James Boyd, former California Energy Commission member and former deputy secretary and chief of staff of the California Resources Agency. He created and chaired the state's first Joint Agency Climate Change Team and the state's Natural Gas Working Group. Boyd served for 15 years as chief executive officer of the California Air Resources Board (CARB), directing the nation's largest state air pollution control program during a time when CARB led the nation in establishing several new pollution control programs.
Dian Grueneich, former California Public Utilities Commission member and nationally recognized expert in energy and environmental issues. Grueneich has served as a board member of the American Council for an Energy-Efficient Economy and is a past-president of the California League of Conservation Voters.
Delaney Hunter, former director of governmental affairs for the California Public Utilities Commission 2005-2008. Hunter was responsible for managing the commission’s legislative agenda and political negotiations on key policies relative to energy, telecommunications, water, rail safety and other transportation-related issues. Hunter began her political career in the office of Sen. Bill Leonard and later as legislative director for the government relations firm of Smith & Kempton. Hunter is a principal with the Sacramento firm Gonzalez, Quintana & Hunter, LLC.
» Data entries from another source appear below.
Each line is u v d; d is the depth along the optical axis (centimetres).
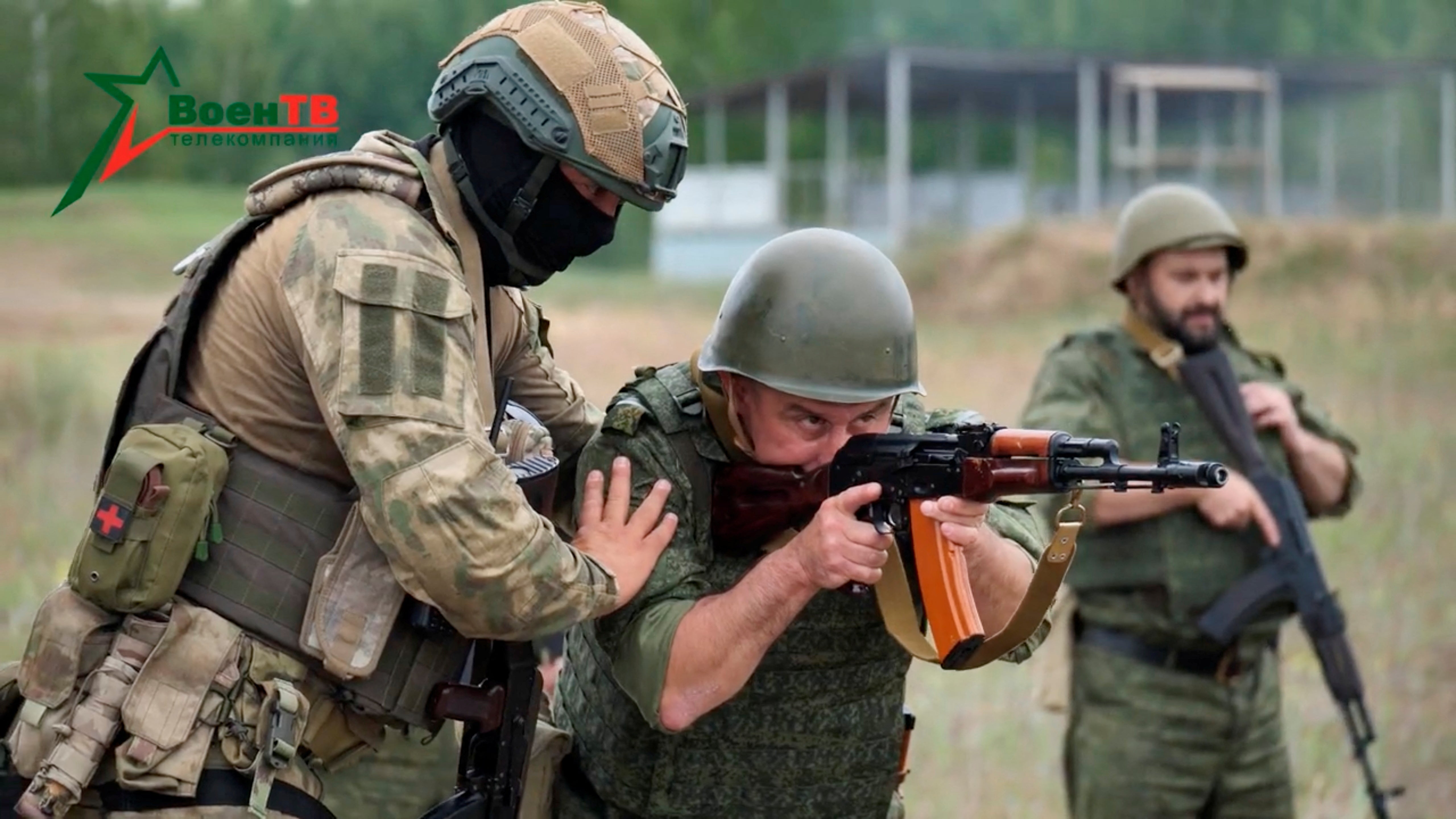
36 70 1767
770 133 4291
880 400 350
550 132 335
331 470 342
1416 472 1250
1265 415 591
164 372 346
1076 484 329
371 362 317
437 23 2270
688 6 5912
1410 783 693
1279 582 568
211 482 330
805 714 370
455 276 333
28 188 2542
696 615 344
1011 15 5809
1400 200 4359
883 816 391
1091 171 3875
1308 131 4569
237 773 331
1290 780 591
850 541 331
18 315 2180
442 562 314
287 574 336
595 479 358
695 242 4266
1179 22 5422
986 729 735
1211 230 582
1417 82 4122
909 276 3319
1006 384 1869
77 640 332
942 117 4591
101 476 357
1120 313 2955
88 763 324
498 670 361
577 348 2217
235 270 342
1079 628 593
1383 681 803
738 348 354
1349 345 2142
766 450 360
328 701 341
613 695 376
Dan Schnur, director of the Jesse Unruh Institute at USC and former chairman of the California Fair Political Practices Commission. Schnur is also an adjunct instructor at UC Berkeley’s Institute of Governmental Studies. He has held the post of Visiting Fellow at the John F. Kennedy School of Government’s Institute of Politics at Harvard and taught an advanced course in political campaign communications at George Washington University’s Graduate School of Political Management.
Daniel G. Newman, co-founder and president of MapLight, whose groundbreaking database connects data on campaign contributions, politicians, legislative votes, industries, companies, and more to show patterns of influence never before possible to see. Newman has led MapLight from a 2005 start-up to an established national resource for citizens and journalists.
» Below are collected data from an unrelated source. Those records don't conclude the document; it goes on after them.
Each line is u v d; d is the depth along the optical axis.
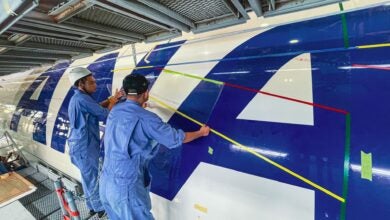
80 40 2.23
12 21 1.28
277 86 1.31
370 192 0.93
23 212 2.82
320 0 1.35
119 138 1.42
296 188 1.10
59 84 3.17
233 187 1.30
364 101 1.04
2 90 4.70
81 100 1.89
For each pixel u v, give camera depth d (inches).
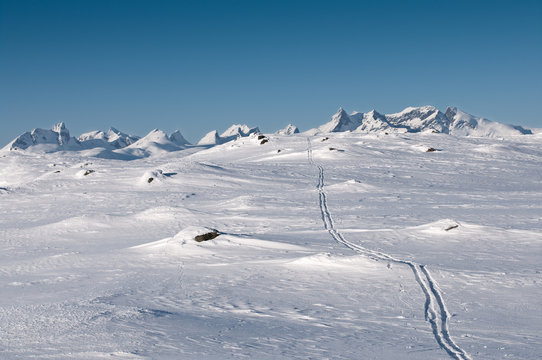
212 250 1211.2
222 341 498.9
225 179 2970.0
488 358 442.0
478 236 1237.1
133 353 447.5
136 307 702.5
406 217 1686.8
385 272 902.4
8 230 1795.0
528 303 683.4
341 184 2576.3
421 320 610.2
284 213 1876.2
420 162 3668.8
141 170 3408.0
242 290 826.8
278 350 462.9
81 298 797.9
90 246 1453.0
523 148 4554.6
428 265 941.2
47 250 1425.9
Bob Vilhauer, former vice president for public policy advocacy at The Boeing Co. Vilhauer has 28 years of government relations experience in the aerospace, defense and commercial aviation industry, including business development, Congressional relations and third-party advocacy functions. He has extensive knowledge of federal government budget, acquisition and oversight processes involving the Department of Defense, NASA, the FAA and other government agencies. He serves as a senior associate with the Center for Strategic & International Studies, a Washington, D.C., think tank, advising their International Security Program.
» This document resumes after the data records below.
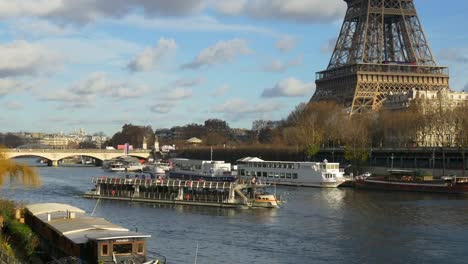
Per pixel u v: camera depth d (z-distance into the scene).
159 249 92.00
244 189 148.12
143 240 68.62
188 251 91.00
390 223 117.50
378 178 197.00
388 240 100.31
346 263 84.81
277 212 133.75
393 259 87.19
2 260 63.84
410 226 114.00
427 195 170.50
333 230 109.81
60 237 76.00
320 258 87.69
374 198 162.62
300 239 101.00
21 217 93.38
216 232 107.00
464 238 102.25
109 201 154.50
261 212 133.62
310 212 133.62
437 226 114.00
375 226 113.94
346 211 135.25
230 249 92.94
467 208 139.38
Al Montna, former president & member of the California State Board of Food and Agriculture, member of the Bay Delta Authority, and former Chair of the Farmers Rice Cooperative. Montna is also the owner & operator of Montna Farms, producers of short grain rice known for their environmental stewardship.
Alissa Black, director of the New America Foundation's California Civic Innovation Project. Black is exploring the use of innovative technologies, policies and practices that engage disadvantaged communities in public decision making throughout California. Black was previously government relations director at Code for America, a nonprofit that helps governments work better through the use of technology and new practices. She has extensive experience as a leader in local government, having worked in the New York City Mayor's Office and the City of San Francisco's Emerging Technologies team, where she led the development and deployment of Open311, the leading national standard for citizen reporting.